──────── DATA EXCERPTS ────────
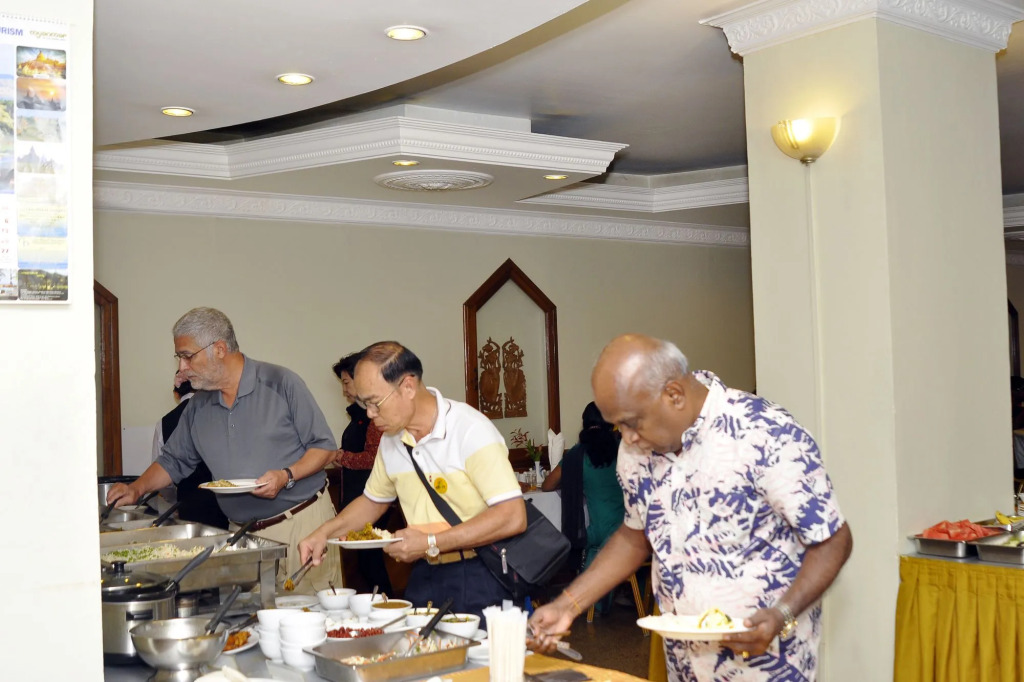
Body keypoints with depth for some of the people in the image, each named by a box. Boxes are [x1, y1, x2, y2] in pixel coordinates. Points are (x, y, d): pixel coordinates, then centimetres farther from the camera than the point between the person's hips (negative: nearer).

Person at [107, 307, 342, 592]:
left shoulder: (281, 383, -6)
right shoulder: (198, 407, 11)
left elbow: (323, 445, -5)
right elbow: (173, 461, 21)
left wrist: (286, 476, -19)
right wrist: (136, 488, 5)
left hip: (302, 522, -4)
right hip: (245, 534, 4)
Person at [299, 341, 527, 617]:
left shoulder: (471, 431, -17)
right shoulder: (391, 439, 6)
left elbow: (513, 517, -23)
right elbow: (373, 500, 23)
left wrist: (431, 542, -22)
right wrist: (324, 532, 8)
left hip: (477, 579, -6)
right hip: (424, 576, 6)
────────
• **REQUIRED ACTION**
Return only the number of lines in the entries that contain the string "elbow".

• **EXERCISE ANSWER**
4